The runtime is organized by capability family, not by the order in which code was added.

flowchart TD
    A[Phylogenetics runtime] --> B[Trees]
    A --> C[Alignments]
    A --> D[Likelihood and inference]
    A --> E[Comparative analysis]
    A --> F[Ancestral reconstruction and simulation]
    A --> G[Adapters]
    A --> H[Reports and artifacts]

Core Runtime Families

  • trees Validation, inspection, rooting, comparison, rendering, tree-set review, and the owned PhyloTree runtime.
  • alignments FASTA validation, trimming, coding diagnostics, translation, identity review, and durable loaded-alignment surfaces.
  • likelihood and inference Native finite-state likelihood, native maximum-likelihood inference, supported native Bayesian DNA workflows, and governed benchmark families.
  • comparative analysis Signal, model fitting, PGLS, discrete Mk fitting, and dataset-backed comparative review.
  • ancestral reconstruction and simulation Continuous and discrete ancestral-state inference, stochastic mapping, and governed simulation surfaces.
  • adapters Governed orchestration for external tools such as MAFFT, trimAl, IQ-TREE2, FastTree, MrBayes, and BEAST where wrapper ownership remains the honest boundary.
  • reports and artifacts Reviewer-facing bundles, figures, manifests, benchmark outputs, and evidence-linked reporting.
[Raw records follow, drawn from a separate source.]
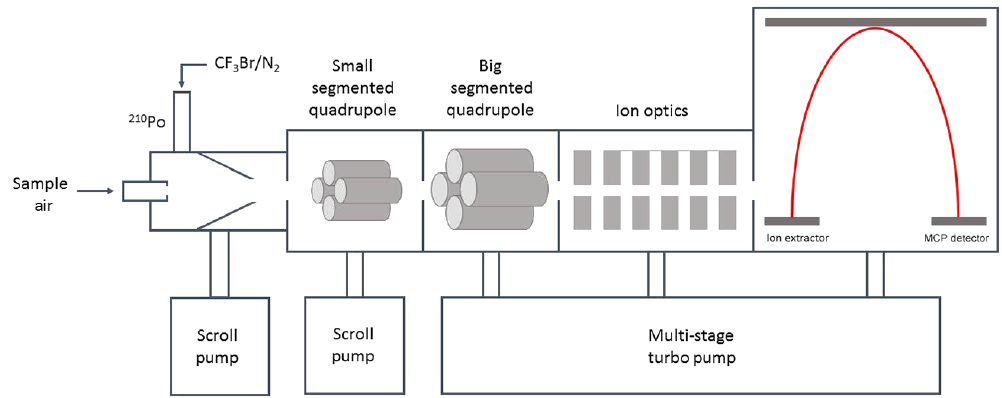
Figure 1. Schematic diagram of the high-resolution time-of-flight chemical ionization mass spectrometer (HR-ToF-CIMS). Sample air enters the ion–molecule reaction region through a 0.5mm orifice where it is ionized at 100mbar. The contents of the ion–molecule reaction region are sub-sampled through a 0.3mm orifice into the small segmented quadrupole (SSQ) chamber held at 2.5mbar. Collisional dissociation occurs in the SSQ. Ion products are then collimated by the big segmented quadrupole (BSQ) where they also dissipate energy by collisions with background gas at reduced pressure. The subsequent ion lenses then focus and accelerate the ion beam towards the ToF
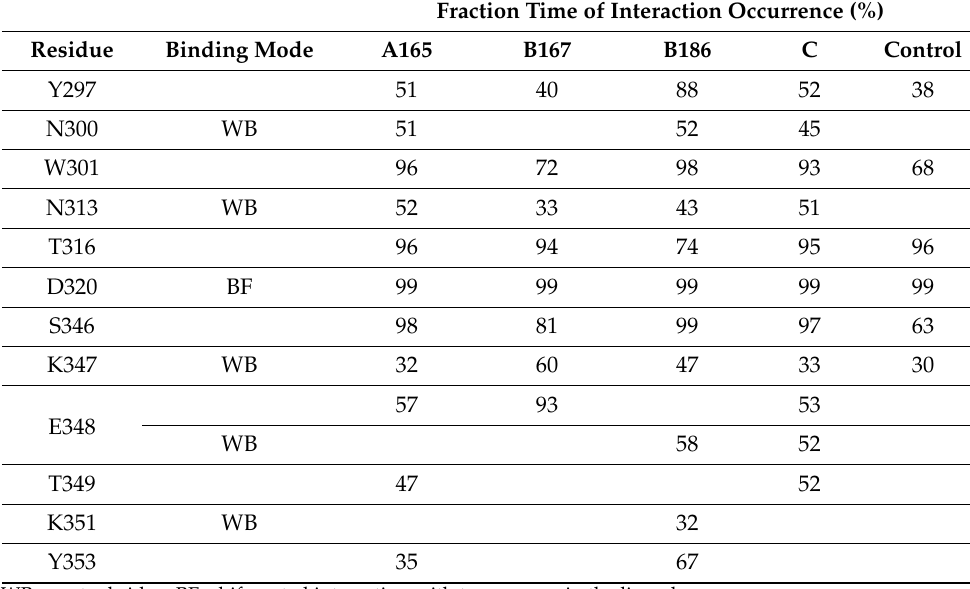
Table 4. Interaction of peptides with NRP1 deconvoluted as fraction time of contact occurrence per protein residue during 30 ns production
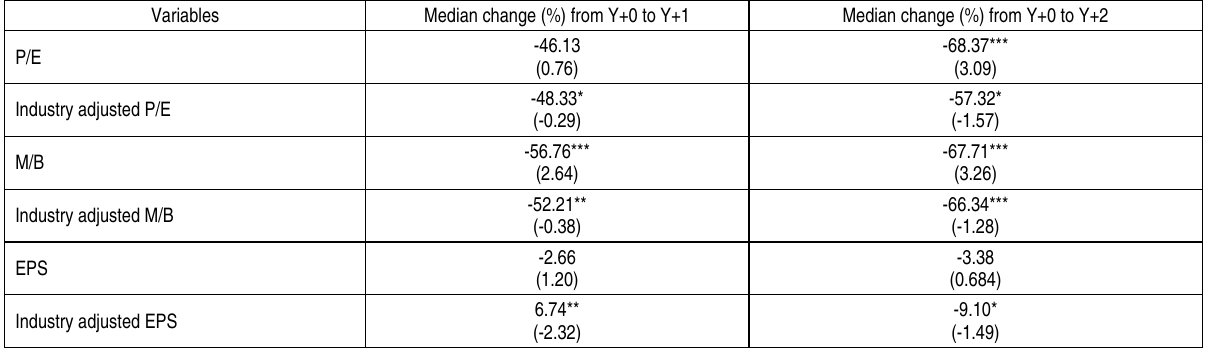
Table 4. Median change in market expectations and earnings potential of Indian firms around their IPO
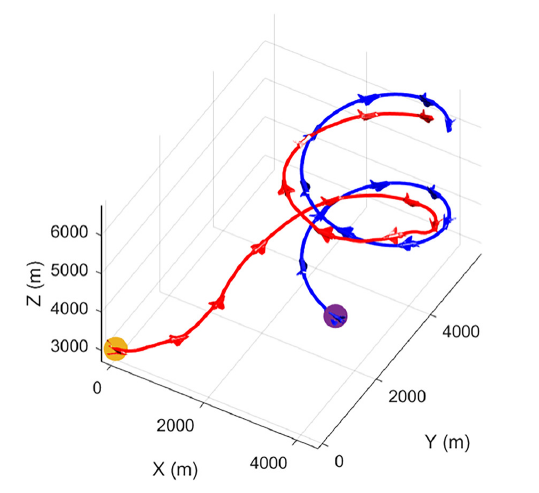
Figure 14. The two UCAV tracks in the middle training period in case 2.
How The Families Fit Together

The runtime is deeper than one flat list of commands:

  • tree and alignment families provide the structural substrate
  • likelihood and inference families add model-driven analytical depth
  • comparative and ancestral families turn those foundations into biological workflows
  • adapter families keep external-engine orchestration explicit where native ownership is not the honest boundary
  • report and artifact families make the results reviewable instead of leaving them trapped inside ad hoc execution state

How To Read This Map

Some families are primarily native implementation surfaces. Others are public workflow surfaces around external engines. The architectural rule is to keep those responsibilities explicit instead of collapsing them into one vague runtime claim.

The clearest examples are native maximum-likelihood and native Bayesian DNA workflows as owned runtime surfaces, while external-engine orchestration remains a wrapper-owned surface.